Altmetric Badges (freely available) 
Like the Bookmarklet, Altmetric Badges allow you to view the Altmetric Score for a publication and embed that information in public facing pages. 

Customize the size of your badge with the Altmetric Badge generator

 

Dimensions (free application)
A database that offers the most comprehensive collection of linked data in a single platform; from grants, publications, data publications, and clinical trials to patents and policy documents. Because Dimensions maps the entire research lifecycle, you can follow research from funding through output to impact. Includes the Altmetric Attention Score of many scholarly works.
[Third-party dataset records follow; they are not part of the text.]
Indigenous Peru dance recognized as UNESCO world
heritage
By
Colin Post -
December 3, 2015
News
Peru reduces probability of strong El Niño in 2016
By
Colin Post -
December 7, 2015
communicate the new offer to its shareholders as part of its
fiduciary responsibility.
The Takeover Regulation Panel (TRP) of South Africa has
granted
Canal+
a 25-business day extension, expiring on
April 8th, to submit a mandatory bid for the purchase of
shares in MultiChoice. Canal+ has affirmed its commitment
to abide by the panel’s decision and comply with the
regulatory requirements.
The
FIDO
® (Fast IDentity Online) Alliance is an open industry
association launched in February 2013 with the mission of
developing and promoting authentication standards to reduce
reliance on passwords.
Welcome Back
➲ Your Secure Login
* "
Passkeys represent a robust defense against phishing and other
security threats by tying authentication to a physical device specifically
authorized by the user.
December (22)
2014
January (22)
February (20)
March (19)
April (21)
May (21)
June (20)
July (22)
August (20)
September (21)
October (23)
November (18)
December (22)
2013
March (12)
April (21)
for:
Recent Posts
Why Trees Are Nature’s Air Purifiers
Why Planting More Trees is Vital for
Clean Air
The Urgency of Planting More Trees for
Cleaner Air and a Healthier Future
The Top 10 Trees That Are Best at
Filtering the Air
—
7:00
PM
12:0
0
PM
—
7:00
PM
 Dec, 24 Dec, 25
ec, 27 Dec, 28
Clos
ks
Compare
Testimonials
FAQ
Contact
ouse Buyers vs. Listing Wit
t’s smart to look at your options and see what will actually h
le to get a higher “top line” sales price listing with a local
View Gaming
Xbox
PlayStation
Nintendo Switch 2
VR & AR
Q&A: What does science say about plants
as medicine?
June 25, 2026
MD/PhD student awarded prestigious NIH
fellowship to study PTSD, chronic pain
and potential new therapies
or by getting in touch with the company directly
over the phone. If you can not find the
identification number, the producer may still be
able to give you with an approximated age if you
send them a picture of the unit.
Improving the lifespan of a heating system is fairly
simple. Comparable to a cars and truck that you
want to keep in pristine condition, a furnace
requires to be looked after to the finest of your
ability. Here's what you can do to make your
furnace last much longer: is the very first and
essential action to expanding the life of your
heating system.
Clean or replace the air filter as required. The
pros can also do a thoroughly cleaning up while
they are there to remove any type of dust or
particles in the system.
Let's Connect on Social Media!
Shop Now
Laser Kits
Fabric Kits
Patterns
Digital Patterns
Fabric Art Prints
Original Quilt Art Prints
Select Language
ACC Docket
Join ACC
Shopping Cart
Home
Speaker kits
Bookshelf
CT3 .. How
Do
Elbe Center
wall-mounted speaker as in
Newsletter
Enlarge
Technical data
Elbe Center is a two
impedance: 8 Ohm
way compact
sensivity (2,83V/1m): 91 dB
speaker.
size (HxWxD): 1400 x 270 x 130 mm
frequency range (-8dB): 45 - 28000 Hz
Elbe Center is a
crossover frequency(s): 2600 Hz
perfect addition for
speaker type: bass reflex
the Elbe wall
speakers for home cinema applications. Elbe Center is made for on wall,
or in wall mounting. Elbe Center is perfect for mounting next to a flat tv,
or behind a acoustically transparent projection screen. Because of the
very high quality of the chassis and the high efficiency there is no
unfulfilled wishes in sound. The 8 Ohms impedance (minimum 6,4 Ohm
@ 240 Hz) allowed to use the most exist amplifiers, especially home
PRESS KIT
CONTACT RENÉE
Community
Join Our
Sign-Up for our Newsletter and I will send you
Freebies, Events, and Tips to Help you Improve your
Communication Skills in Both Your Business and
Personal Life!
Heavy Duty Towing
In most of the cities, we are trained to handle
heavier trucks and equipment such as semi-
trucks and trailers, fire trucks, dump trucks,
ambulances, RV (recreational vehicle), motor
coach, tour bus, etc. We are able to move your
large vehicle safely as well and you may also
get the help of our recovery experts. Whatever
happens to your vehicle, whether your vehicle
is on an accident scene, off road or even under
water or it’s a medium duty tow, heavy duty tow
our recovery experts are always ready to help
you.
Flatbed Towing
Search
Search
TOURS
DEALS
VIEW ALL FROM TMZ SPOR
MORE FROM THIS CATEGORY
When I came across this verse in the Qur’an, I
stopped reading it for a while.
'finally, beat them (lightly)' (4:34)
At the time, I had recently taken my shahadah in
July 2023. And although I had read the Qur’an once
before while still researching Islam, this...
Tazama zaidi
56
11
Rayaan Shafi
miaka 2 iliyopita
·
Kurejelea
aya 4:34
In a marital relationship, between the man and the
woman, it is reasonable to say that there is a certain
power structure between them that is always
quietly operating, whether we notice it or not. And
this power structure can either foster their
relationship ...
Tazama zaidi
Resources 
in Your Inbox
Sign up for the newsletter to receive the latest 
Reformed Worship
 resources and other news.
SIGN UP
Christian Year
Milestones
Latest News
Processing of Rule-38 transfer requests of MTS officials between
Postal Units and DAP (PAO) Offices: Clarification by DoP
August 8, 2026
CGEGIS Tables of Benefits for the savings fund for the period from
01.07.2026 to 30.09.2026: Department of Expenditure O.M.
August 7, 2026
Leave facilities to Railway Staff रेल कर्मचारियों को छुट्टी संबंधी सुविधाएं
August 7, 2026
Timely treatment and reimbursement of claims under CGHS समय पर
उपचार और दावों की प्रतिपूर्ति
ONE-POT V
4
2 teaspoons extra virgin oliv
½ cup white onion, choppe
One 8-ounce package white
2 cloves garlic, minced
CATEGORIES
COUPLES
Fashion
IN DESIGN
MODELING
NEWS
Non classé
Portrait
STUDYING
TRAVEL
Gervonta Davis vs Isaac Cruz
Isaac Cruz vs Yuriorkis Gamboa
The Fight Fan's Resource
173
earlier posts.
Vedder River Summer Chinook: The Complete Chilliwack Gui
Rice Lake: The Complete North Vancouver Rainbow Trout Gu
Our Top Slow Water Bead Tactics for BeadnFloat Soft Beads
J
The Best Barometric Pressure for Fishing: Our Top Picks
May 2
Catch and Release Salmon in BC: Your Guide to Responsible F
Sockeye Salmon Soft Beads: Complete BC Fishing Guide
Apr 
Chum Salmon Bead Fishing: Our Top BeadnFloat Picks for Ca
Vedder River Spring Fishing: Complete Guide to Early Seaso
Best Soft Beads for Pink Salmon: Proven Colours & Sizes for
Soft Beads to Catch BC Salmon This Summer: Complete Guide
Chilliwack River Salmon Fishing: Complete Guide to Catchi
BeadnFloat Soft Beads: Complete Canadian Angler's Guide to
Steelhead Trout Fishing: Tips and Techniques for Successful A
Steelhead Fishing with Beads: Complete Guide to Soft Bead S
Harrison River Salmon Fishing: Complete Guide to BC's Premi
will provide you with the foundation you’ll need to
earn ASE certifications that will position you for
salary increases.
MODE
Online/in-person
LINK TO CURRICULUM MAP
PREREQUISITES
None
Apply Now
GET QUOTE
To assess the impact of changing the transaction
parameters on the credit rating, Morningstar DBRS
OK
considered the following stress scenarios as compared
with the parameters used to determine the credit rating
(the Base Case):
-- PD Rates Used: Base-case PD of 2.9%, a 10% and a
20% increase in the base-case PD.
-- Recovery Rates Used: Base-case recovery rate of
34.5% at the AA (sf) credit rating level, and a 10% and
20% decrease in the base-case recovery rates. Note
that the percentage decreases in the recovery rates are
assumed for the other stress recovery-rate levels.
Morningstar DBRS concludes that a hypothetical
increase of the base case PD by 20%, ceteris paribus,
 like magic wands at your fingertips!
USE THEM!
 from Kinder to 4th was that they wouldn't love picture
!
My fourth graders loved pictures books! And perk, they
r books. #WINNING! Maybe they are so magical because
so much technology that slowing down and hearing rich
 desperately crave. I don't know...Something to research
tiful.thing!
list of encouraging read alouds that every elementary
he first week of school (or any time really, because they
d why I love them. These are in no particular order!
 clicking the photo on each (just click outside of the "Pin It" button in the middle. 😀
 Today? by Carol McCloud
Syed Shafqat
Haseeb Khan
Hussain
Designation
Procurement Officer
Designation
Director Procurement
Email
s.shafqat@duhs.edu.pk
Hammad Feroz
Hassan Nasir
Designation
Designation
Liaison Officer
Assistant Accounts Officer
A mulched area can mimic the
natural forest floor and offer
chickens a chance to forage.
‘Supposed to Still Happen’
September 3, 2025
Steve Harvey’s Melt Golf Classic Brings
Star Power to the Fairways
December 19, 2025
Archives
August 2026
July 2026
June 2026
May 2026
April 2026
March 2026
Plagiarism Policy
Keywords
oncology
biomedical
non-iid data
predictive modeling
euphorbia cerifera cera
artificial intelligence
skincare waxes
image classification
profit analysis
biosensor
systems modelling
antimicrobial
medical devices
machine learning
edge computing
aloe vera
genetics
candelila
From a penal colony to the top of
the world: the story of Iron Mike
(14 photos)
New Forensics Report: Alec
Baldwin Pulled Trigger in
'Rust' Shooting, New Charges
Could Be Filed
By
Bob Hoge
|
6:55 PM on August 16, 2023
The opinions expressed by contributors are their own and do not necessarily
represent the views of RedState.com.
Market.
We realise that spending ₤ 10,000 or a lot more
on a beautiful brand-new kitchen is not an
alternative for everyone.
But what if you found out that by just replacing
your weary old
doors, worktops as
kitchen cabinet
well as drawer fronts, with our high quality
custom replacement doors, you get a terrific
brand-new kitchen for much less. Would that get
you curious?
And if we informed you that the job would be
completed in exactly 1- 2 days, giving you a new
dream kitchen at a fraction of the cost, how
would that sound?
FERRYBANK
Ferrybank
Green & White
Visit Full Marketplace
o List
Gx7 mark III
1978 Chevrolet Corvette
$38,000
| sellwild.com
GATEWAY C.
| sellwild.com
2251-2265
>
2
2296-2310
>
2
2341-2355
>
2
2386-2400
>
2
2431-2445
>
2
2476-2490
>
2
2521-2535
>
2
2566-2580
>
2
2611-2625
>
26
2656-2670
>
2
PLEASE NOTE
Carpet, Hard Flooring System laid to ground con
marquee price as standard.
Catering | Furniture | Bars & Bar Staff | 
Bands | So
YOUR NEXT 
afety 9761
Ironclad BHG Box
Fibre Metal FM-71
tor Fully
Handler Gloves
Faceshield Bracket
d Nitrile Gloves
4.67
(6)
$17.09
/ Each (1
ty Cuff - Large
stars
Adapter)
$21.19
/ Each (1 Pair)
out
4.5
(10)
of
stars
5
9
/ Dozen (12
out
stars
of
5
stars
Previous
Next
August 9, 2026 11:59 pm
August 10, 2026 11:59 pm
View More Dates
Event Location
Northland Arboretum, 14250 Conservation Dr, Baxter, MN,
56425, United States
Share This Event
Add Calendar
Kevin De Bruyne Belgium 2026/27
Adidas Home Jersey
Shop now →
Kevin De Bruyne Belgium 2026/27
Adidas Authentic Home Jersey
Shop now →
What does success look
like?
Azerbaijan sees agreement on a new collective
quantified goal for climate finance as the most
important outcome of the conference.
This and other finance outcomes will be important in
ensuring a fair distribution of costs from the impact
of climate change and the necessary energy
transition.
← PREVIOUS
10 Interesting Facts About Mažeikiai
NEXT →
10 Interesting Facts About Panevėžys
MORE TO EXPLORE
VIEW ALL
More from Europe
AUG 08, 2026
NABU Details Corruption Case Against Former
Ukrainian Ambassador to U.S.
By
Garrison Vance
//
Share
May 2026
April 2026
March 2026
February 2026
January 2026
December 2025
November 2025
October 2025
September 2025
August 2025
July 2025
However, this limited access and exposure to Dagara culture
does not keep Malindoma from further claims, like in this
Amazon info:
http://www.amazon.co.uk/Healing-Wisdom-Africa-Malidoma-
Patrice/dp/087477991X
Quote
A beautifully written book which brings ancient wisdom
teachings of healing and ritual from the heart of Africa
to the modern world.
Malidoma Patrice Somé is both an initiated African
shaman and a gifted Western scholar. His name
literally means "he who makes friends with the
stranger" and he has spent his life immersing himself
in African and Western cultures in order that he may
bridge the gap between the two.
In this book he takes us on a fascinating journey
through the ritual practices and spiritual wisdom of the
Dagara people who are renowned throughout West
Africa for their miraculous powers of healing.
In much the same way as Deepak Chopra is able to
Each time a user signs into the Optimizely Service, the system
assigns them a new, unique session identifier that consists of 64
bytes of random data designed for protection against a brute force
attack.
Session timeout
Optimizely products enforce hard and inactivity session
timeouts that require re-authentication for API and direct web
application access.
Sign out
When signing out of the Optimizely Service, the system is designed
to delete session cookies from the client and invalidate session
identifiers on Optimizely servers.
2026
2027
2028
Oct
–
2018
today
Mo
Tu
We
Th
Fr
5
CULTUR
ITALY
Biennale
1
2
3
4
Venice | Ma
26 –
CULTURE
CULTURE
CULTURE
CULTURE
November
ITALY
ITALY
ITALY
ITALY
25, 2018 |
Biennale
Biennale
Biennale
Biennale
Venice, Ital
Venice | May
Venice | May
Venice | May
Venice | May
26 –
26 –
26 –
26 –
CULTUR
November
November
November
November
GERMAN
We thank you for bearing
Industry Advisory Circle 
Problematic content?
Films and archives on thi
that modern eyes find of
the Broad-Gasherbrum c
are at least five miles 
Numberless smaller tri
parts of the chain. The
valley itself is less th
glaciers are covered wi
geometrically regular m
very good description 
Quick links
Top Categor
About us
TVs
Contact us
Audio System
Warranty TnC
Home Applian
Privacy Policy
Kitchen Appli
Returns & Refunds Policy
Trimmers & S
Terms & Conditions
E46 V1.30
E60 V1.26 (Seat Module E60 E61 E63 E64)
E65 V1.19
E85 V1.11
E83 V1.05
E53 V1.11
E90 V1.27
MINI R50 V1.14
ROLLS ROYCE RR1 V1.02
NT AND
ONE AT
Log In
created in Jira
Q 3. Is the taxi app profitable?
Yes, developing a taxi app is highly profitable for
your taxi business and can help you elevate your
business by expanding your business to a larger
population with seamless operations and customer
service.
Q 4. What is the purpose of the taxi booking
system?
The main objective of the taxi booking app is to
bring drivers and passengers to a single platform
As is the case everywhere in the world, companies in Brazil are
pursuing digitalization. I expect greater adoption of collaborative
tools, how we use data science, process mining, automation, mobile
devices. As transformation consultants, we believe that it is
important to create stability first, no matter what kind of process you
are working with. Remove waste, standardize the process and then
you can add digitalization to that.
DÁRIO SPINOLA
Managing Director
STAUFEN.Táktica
  • Search for a work by title or abstract. The complete record will include all linked publications, grants, patents as well as citations and altmetric scores from Altmetric. 
  • Embeddable Dimensions Badges for citation information and Altmetric Badges for Altmetric data are available for each publication record. 

 

Institutional Repositories (openly available)
Institutional Repositories provide open access to research products and track the number of page views and downloads for each record in their system. 

 

Direct Investigation
The tools and companies above calculate an altmetric score, using proprietary algorithms, weighting, and ranking.  But you can gather some altmetrics directly from the source without an algorithm or API - just a little investigation.  If you do not think an altmetric score would be viewed favorably by your audience, you can include aspects that demonstrate your work's popularity and provide context to times cited counts and sales.

  • Is the book noted on a publisher’s best-seller list?
  • Is the book noted on any Best Seller lists (e.g. Amazon, New York Times, etc.)?
  • Does it have a Wikipedia page?
  • Has the book been tweeted on Twitter?  Does it have a hashtag?
  • Has it been featured in the news or on a talk show?
  • What is the Mendeley Reader count?